One of the most memorable meals that I had during my first stay in Montepulciano (obviously aside from literally everything that I ate), was a simple tomato bruschetta.
I had just finished my Italian classes for the day, and I was wandering around town trying to figure out where to stop for lunch. I vaguely remember that for some reason on that day, most of the local restaurants were closed, and so I found myself with limited options.
I decided on a little hole-in-the-wall bar around the corner from where I was staying. Since I was showing up a little late for lunch service, I kept things simple – a glass of the local Vino Nobile, and a tomato bruschetta.

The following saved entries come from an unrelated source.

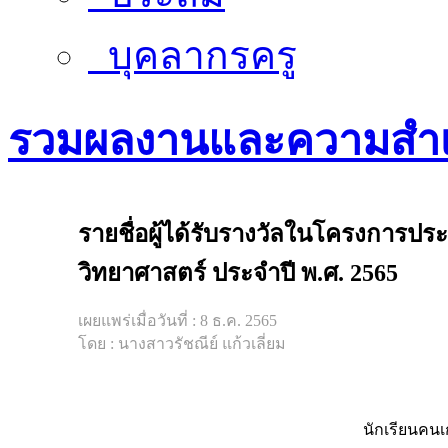
บุคลากรครู
รวมผลงานและความสำเ
รายชื่อผู้ได้รับรางวัลในโครงการป
วิทยาศาสตร์ ประจำปี พ.ศ. 2565
เผยแพร่เมื่อวันที่ : 8 ธ.ค. 2565
โดย : นางสาวรัชณีย์ แก้วเลี่ยม
นักเรียนคนเ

One bite and I was sunk. Who knew that tomato bruschetta could be this good? How had I never had this before? To say that it was excellent is a bit of an understatement. It was truly eye opening (and mouth-watering). Countless times have I had tomato bruschetta in a restaurant as an appetizer in the States, and never once had I ever tasted anything like this. Those sweet, juicy tomatoes, the slightly charred bread, the hint of garlic…where had this been all of my life?

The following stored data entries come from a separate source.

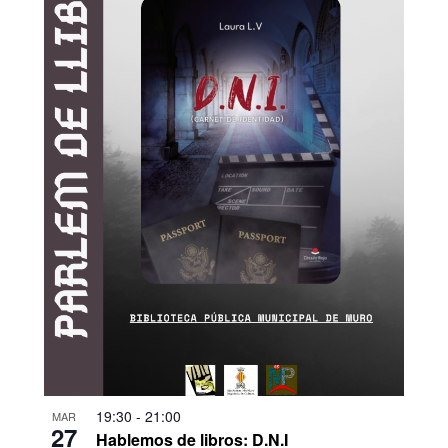
19:30
-
21:00
MAR
27
Hablemos de libros: D.N.I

Bruschetta for 2 as a Dinner 1 Small Boule (about 3 slices per person) 1 Tbsp. Extra Virgin Olive Oil + extra for drizzling 1 Large Garlic Clove, peeled and cut flat on one end 2 Large Tomatoes / 1 Pint Cherry Tomatoes (whatever you prefer), sliced Salt for taste Preheat your grill to a medium temperature. Slice your bread into roughly 1/2" slices. Brush the 1 tablespoon of extra virgin olive oil evenly over both sides of all of the sliced bread with a pastry brush. Grill your bread for just a minute or two on each side, giving the bread a little char and color. After grilling, immediately rub one side of your bread with the garlic clove. Top with the sliced tomatoes, sprinkle on some salt and drizzle with a little olive oil. (If you happen to have an extra special olive oil, now would be a great time to use it.)
I really think that the reason why this bruschetta was so good is very simple – use the best possible ingredients that you can and you will have the most delicious bruschetta. They weren’t using day old bread that was then oven toasted. They weren’t using a topping that was out of season. And they definitely were not using some run-of-the-mill olive oil.
And this is exactly why I love Italy so much. It’s not about finding the fanciest restaurant with the most reviews and most beautiful pictures (in fact many of our most favorite restaurants don’t even have a website). It’s about simple ingredients, thoughtfully prepared with great love and intention. It’s about doing the best you can with what you have, and about letting the ingredients speak for themselves. Thank you Italy for the ever-so-important reminder that simple is so often better.